Code Metrics¶
Code metrics are a form of static analysis that aim to give an indication of the quality of your code. Various metrics have been developed over the years, and Sourcery uses a number of them.
In Sourcery, code metrics are shown in the IDE when hovering over a function name. These aim to help you understand the quality of your code and how you can improve it.
Remember that metrics are not the be-all and end-all of code quality, but they are a useful indicator.
A function with a good quality score may still not be great code, but a function with a low score is very likely to be poor code.
Complexity¶
The complexity metric is a measure of how difficult your code is to read and understand. It is based on these principles:
- Each break in the linear flow of the code makes it harder to understand
- When these flow-breaking structures are nested they are even harder to understand
Flow-breaking structures are things like conditionals, loops and complex series of logical operators.

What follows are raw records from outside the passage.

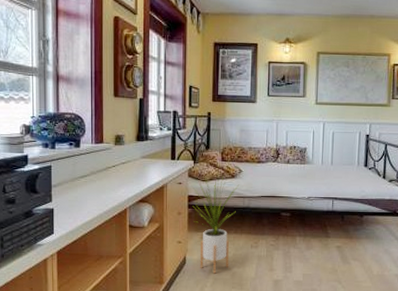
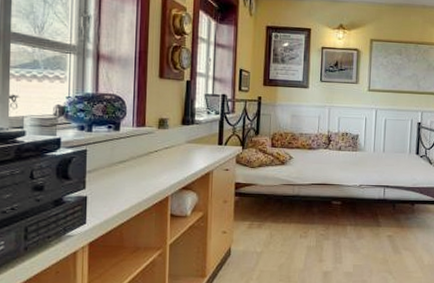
house plant: present [191,176,239,274] -> none [239,163,289,266]

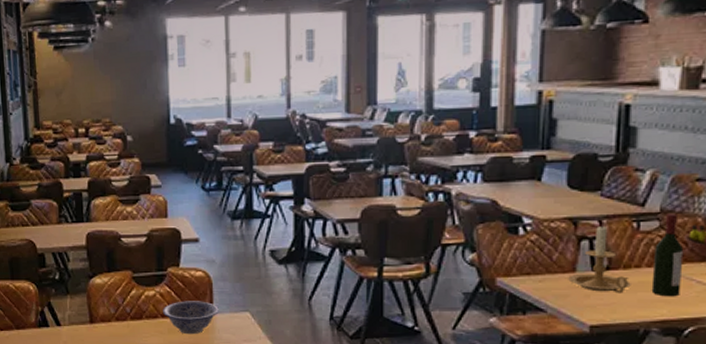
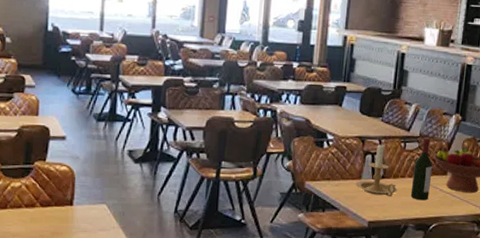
bowl: present [163,301,219,335] -> none [27,192,79,224]

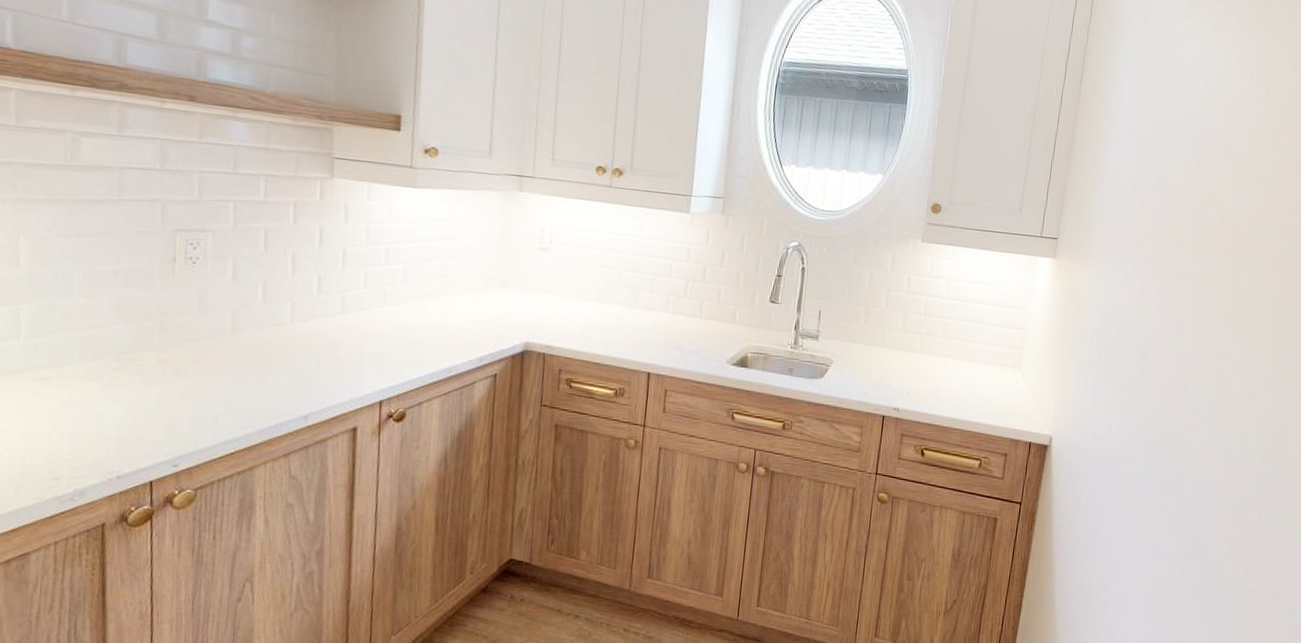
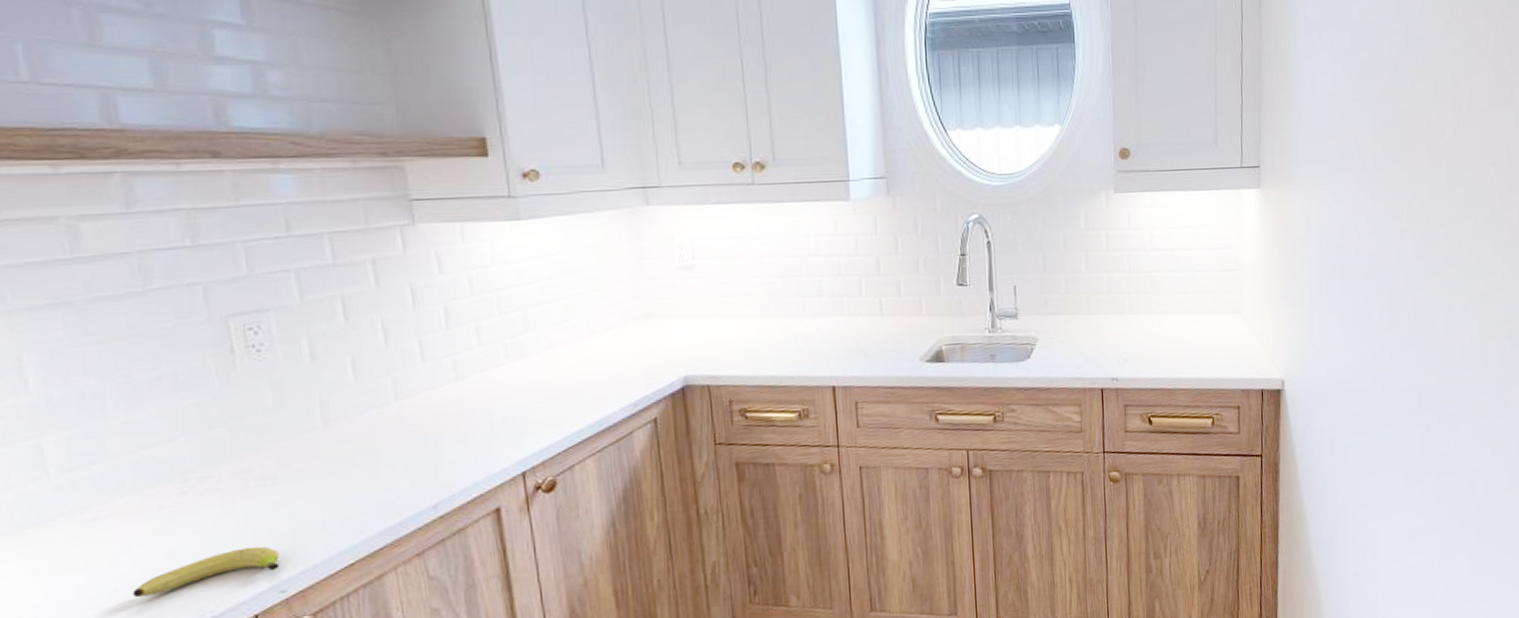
fruit: none [62,423,178,450] -> present [132,546,280,598]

Full details of how this metric is calculated are contained in the Cognitive Complexity: A new way of measuring understandability white paper by G. Ann Campbell of SonarSource.
Improving complexity scores¶
An important way to reduce the complexity of your code is to reduce the amount of nesting.
- Merging nested if conditions is a quick win.
- Introducing guard clauses can also be useful, if there are conditions that are checked at the beginning of your method.
- Extracting out chunks of related code into their own methods can also keep nesting to a minimum.
Method Length¶
The method length metric is a measure of how long each method is on average. It is based on the number of nodes in the method's Abstract Syntax Tree.
It is better for methods to be concise and to do one thing, so this metric penalises overly long methods.
Working Memory¶
The working memory metric is a measure of the number of variables that need to be kept in your working memory as you read through the code.
See here for a full description of the metric.
Improving poor Working Memory scores¶
The primary way to improve code that scores poorly on this metric is to break up large functions into smaller ones. You can take a look at our blog post here for a practical example of how to do this.
Other ways are to extract complex conditional tests into variables or functions.
Quality Score¶
The quality score we show is a percentage score for code quality, with 100 being the highest score. It is a calibrated and scaled blend of the complexity, length and working memory metrics.